TASK BRIEF:
Below is a set of records; restate each one word for word.

SUPPLIED INFORMATION:
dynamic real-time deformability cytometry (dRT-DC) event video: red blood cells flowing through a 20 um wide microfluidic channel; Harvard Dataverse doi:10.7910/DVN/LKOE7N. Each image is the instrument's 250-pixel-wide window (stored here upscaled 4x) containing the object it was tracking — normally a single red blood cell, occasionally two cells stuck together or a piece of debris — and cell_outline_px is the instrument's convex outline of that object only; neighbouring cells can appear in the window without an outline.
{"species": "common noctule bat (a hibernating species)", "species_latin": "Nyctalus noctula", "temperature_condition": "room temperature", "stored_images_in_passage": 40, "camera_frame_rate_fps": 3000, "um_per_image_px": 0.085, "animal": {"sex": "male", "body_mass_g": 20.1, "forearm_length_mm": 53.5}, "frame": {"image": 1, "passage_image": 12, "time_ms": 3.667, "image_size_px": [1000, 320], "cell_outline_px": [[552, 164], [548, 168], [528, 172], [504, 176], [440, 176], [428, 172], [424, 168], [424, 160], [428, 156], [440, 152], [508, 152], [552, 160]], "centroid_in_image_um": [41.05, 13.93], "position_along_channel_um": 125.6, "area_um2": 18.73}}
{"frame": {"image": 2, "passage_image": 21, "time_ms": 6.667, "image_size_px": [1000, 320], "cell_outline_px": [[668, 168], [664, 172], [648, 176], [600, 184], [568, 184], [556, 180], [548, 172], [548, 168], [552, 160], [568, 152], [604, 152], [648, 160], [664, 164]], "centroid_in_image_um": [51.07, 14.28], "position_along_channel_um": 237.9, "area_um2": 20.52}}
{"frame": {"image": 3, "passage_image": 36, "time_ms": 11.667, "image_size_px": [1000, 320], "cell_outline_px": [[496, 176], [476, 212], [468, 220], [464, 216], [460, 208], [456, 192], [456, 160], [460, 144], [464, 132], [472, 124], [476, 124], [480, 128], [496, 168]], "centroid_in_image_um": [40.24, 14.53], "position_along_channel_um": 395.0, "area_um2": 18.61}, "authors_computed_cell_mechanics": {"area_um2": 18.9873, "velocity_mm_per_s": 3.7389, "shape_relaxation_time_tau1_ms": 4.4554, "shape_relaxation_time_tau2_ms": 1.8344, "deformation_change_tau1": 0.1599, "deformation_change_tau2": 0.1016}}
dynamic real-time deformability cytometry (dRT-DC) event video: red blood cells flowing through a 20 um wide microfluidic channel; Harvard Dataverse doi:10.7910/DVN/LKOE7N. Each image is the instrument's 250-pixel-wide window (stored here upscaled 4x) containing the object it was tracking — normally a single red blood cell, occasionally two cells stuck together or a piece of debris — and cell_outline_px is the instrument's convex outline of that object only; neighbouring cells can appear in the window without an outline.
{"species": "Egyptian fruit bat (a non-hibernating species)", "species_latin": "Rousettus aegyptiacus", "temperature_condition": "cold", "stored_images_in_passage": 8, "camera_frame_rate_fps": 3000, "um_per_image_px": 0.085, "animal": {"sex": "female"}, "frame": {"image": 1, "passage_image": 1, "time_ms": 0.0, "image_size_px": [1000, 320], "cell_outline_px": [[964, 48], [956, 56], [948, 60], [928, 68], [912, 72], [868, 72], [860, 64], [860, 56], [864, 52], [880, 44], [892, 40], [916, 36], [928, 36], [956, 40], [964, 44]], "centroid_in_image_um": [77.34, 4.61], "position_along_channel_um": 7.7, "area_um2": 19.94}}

ANSWER BELOW:
dynamic real-time deformability cytometry (dRT-DC) event video: red blood cells flowing through a 20 um wide microfluidic channel; Harvard Dataverse doi:10.7910/DVN/LKOE7N. Each image is the instrument's 250-pixel-wide window (stored here upscaled 4x) containing the object it was tracking — normally a single red blood cell, occasionally two cells stuck together or a piece of debris — and cell_outline_px is the instrument's convex outline of that object only; neighbouring cells can appear in the window without an outline.
{"species": "common noctule bat (a hibernating species)", "species_latin": "Nyctalus noctula", "temperature_condition": "room temperature", "stored_images_in_passage": 40, "camera_frame_rate_fps": 3000, "um_per_image_px": 0.085, "animal": {"sex": "male", "body_mass_g": 20.1, "forearm_length_mm": 53.5}, "frame": {"image": 1, "passage_image": 12, "time_ms": 3.667, "image_size_px": [1000, 320], "cell_outline_px": [[552, 164], [548, 168], [528, 172], [504, 176], [440, 176], [428, 172], [424, 168], [424, 160], [428, 156], [440, 152], [508, 152], [552, 160]], "centroid_in_image_um": [41.05, 13.93], "position_along_channel_um": 125.6, "area_um2": 18.73}}
{"frame": {"image": 2, "passage_image": 21, "time_ms": 6.667, "image_size_px": [1000, 320], "cell_outline_px": [[668, 168], [664, 172], [648, 176], [600, 184], [568, 184], [556, 180], [548, 172], [548, 168], [552, 160], [568, 152], [604, 152], [648, 160], [664, 164]], "centroid_in_image_um": [51.07, 14.28], "position_along_channel_um": 237.9, "area_um2": 20.52}}
{"frame": {"image": 3, "passage_image": 36, "time_ms": 11.667, "image_size_px": [1000, 320], "cell_outline_px": [[496, 176], [476, 212], [468, 220], [464, 216], [460, 208], [456, 192], [456, 160], [460, 144], [464, 132], [472, 124], [476, 124], [480, 128], [496, 168]], "centroid_in_image_um": [40.24, 14.53], "position_along_channel_um": 395.0, "area_um2": 18.61}, "authors_computed_cell_mechanics": {"area_um2": 18.9873, "velocity_mm_per_s": 3.7389, "shape_relaxation_time_tau1_ms": 4.4554, "shape_relaxation_time_tau2_ms": 1.8344, "deformation_change_tau1": 0.1599, "deformation_change_tau2": 0.1016}}
dynamic real-time deformability cytometry (dRT-DC) event video: red blood cells flowing through a 20 um wide microfluidic channel; Harvard Dataverse doi:10.7910/DVN/LKOE7N. Each image is the instrument's 250-pixel-wide window (stored here upscaled 4x) containing the object it was tracking — normally a single red blood cell, occasionally two cells stuck together or a piece of debris — and cell_outline_px is the instrument's convex outline of that object only; neighbouring cells can appear in the window without an outline.
{"species": "Egyptian fruit bat (a non-hibernating species)", "species_latin": "Rousettus aegyptiacus", "temperature_condition": "cold", "stored_images_in_passage": 8, "camera_frame_rate_fps": 3000, "um_per_image_px": 0.085, "animal": {"sex": "female"}, "frame": {"image": 1, "passage_image": 1, "time_ms": 0.0, "image_size_px": [1000, 320], "cell_outline_px": [[964, 48], [956, 56], [948, 60], [928, 68], [912, 72], [868, 72], [860, 64], [860, 56], [864, 52], [880, 44], [892, 40], [916, 36], [928, 36], [956, 40], [964, 44]], "centroid_in_image_um": [77.34, 4.61], "position_along_channel_um": 7.7, "area_um2": 19.94}}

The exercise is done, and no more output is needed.